Abstract 1525: Atrial Rhythm Acutely Modulates Connexin43 Expression and Phosphorylation State in Human Atrial Fibrillation
Background: Adjacent areas of heterogenous conduction in the atria form a substrate for atrial fibrillation (AF). Connexin proteins (Cx) underlie conduction between myocytes; conduction is modulated by connexin expression and phosphorylation. Here we tested the hypothesis that left atrial (LA) expression and/or phosphorylation of Cx43 is distinctly regulated by atrial rhythm.
Methods: Cx43 expression and phosphorylation was evaluated in LA tissue homogenates from 3 groups:
cardiac surgery patients with history of AF presenting for surgery in AF (AFAF, n=8);
history of AF but in sinus rhythm (AFSR, n=8);
patients with no history of AF (CTL, n=8). Groups were matched for age, LA size, EF (>50%), CAD, valve disease, and hypertension.
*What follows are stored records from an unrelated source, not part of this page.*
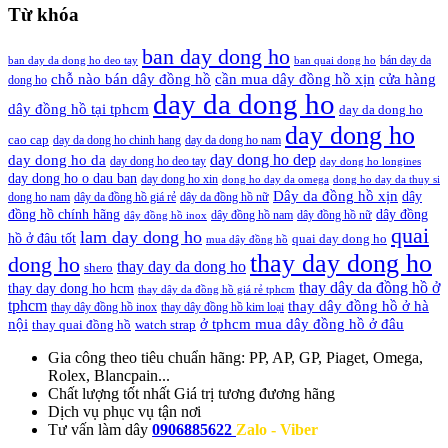
Từ khóa
ban day dong ho
bán day da
ban day da dong ho deo tay
ban quai dong ho
cần mua dây đồng hồ xịn
chỗ nào bán dây đồng hồ
cửa hàng
dong ho
day da dong ho
dây đồng hồ tại tphcm
day da dong ho
day dong ho
cao cap
day da dong ho chinh hang
day da dong ho nam
day dong ho dep
day dong ho da
day dong ho deo tay
day dong ho longines
day dong ho o dau ban
day dong ho xin
dong ho day da omega
dong ho day da thuy si
Dây da đồng hồ xịn
dây
dong ho nam
dây da đồng hồ giá rẻ
dây da đồng hồ nữ
đồng hồ chính hãng
dây đồng
dây đồng hồ nam
dây đồng hồ nữ
dây đồng hồ inox
quai
lam day dong ho
hồ ở đâu tốt
quai day dong ho
mua dây đồng hồ
thay day dong ho
dong ho
thay day da dong ho
shero
thay dây da đồng hồ ở
thay day dong ho hcm
thay dây da đồng hồ giá rẻ tphcm
tphcm
thay dây đồng hồ ở hà
thay dây đồng hồ inox
thay dây đồng hồ kim loại
nội
ở tphcm mua dây đồng hồ ở đâu
thay quai đồng hồ
watch strap
Gia công theo tiêu chuẩn hãng:
PP, AP, GP, Piaget, Omega,
Rolex, Blancpain...
Chất lượng tốt nhất
Giá trị tương đương hãng
Dịch vụ
phục vụ tận nơi
Tư vấn làm dây
0906885622
Zalo - Viber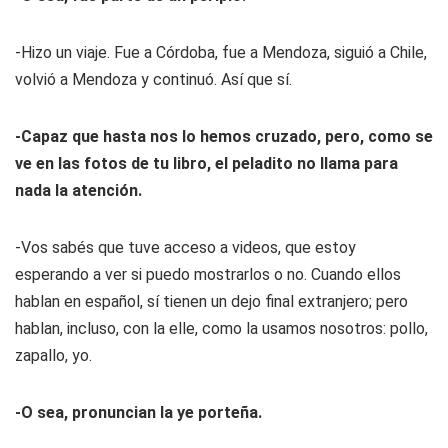
-Hizo un viaje. Fue a Córdoba, fue a Mendoza, siguió a Chile,
volvió a Mendoza y continuó. Así que sí.
-Capaz que hasta nos lo hemos cruzado, pero, como se
ve en las fotos de tu libro, el peladito no llama para
nada la atención.
-Vos sabés que tuve acceso a videos, que estoy
esperando a ver si puedo mostrarlos o no. Cuando ellos
hablan en español, sí tienen un dejo final extranjero; pero
hablan, incluso, con la elle, como la usamos nosotros: pollo,
zapallo, yo.
-O sea, pronuncian la ye porteña.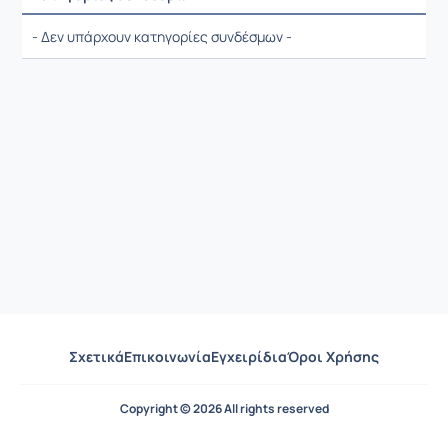
Ρυθμίσεις επιλογής / Αποτελέσματα
- Δεν υπάρχουν κατηγορίες συνδέσμων -
Σχετικά
Επικοινωνία
Εγχειρίδια
Όροι Χρήσης
Copyright © 2026 All rights reserved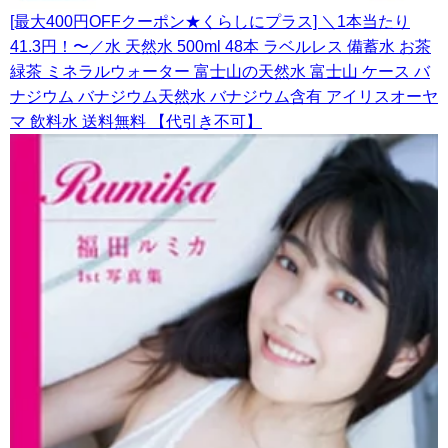
[最大400円OFFクーポン★くらしにプラス] ＼1本当たり
41.3円！〜／水 天然水 500ml 48本 ラベルレス 備蓄水 お茶
緑茶 ミネラルウォーター 富士山の天然水 富士山 ケース バ
ナジウム バナジウム天然水 バナジウム含有 アイリスオーヤ
マ 飲料水 送料無料 【代引き不可】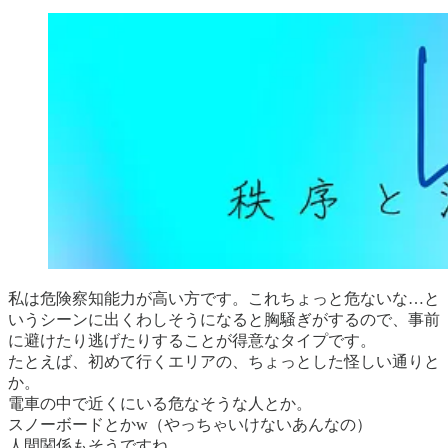
私は危険察知能力が高い方です。これちょっと危ないな…と
いうシーンに出くわしそうになると胸騒ぎがするので、事前
に避けたり逃げたりすることが得意なタイプです。
たとえば、初めて行くエリアの、ちょっとした怪しい通りと
か。
電車の中で近くにいる危なそうな人とか。
スノーボードとかw（やっちゃいけないあんなの）
人間関係もそうですね。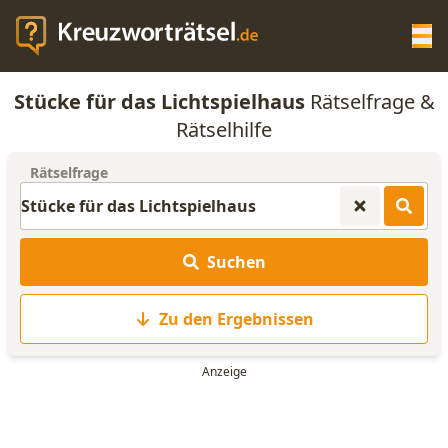
Op
Stücke für das Lichtspielhaus
Rätselfrage &
KREUZWORTRÄTSEL-HILFE
Rätselhilfe
Rätselfrage
SCRABBLE HILFE
ANAGRAMM-GENERATOR
Suchen
WORTLISTE
Zu den Ergebnissen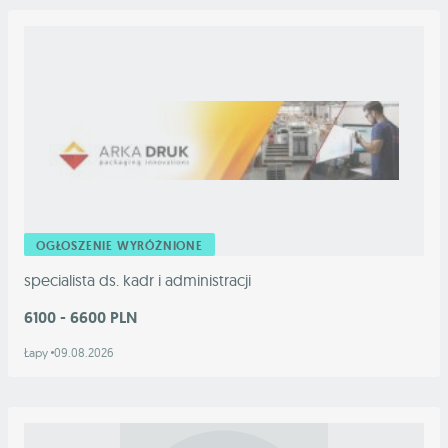
OGŁOSZENIE WYRÓŻNIONE
specialista ds. kadr i administracji
6100 - 6600 PLN
Łapy
09.08.2026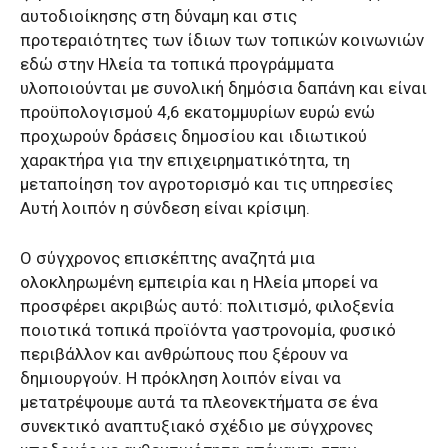
αυτοδιοίκησης στη δύναμη και στις
προτεραιότητες των ίδιων των τοπικών κοινωνιών
εδώ στην Ηλεία τα τοπικά προγράμματα
υλοποιούνται με συνολική δημόσια δαπάνη και είναι
προϋπολογισμού 4,6 εκατομμυρίων ευρώ ενώ
προχωρούν δράσεις δημοσίου και ιδιωτικού
χαρακτήρα για την επιχειρηματικότητα, τη
μεταποίηση τον αγροτορισμό και τις υπηρεσίες
Αυτή λοιπόν η σύνδεση είναι κρίσιμη.
Ο σύγχρονος επισκέπτης αναζητά μια
ολοκληρωμένη εμπειρία και η Ηλεία μπορεί να
προσφέρει ακριβώς αυτό: πολιτισμό, φιλοξενία
ποιοτικά τοπικά προϊόντα γαστρονομία, φυσικό
περιβάλλον και ανθρώπους που ξέρουν να
δημιουργούν. Η πρόκληση λοιπόν είναι να
μετατρέψουμε αυτά τα πλεονεκτήματα σε ένα
συνεκτικό αναπτυξιακό σχέδιο με σύγχρονες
Results: Western blot analysis revealed increased total Cx43 expression (t-Cx43) in AFAF (2.03±0.38) compared to AFSR (0.85±0.15, p=0.01) and SR (0.98±0.16, p=0.02) groups. Blots re-probed with an antibody detecting non-phosphorylated Cx43 at S368 (Np-Cx43) revealed a significant decrease in the Np-Cx43/t-Cx43 ratio, indicating increased S368 phosphorylation in the AFAF group (by 23% in AFAF vs. AFSR, p=0.046; by 12% in AFAF vs. CTL, p=0.051). Subcellular compartmentation of t-Cx43 was assessed in 3 samples per group using tissue fractionation and immunoblotting. Cytoskeletal t-Cx43 levels were increased in AFAF vs. AFSR and vs. CTL, ANOVA, p=0.016); t-Cx43 expression was not different between groups in membrane, cytoplasmic or nuclear fractions. Confocal microscopy revealed greater Cx43 lateralization in both AF groups compared to CTL.
Conclusion: Our results (increased Cx43 expression and phosphorylation) suggest that AF rhythm at the time of surgery, more than the history of AF, has a distinct impact on LA Cx43 remodeling. Further the dynamic increase restricted to the cytoskeletal compartment suggests that cytoskeletal changes in AF may modulate connexin trafficking to the cell surface. This may affect the anisotropic properties of atrial conduction. Additional electrophysiological studies are needed to determine the functional contribution of lateralized Cx. Our study provides the first evidence linking acute rhythm status with regulation of Cx43 expression and phosphorylation in human atria.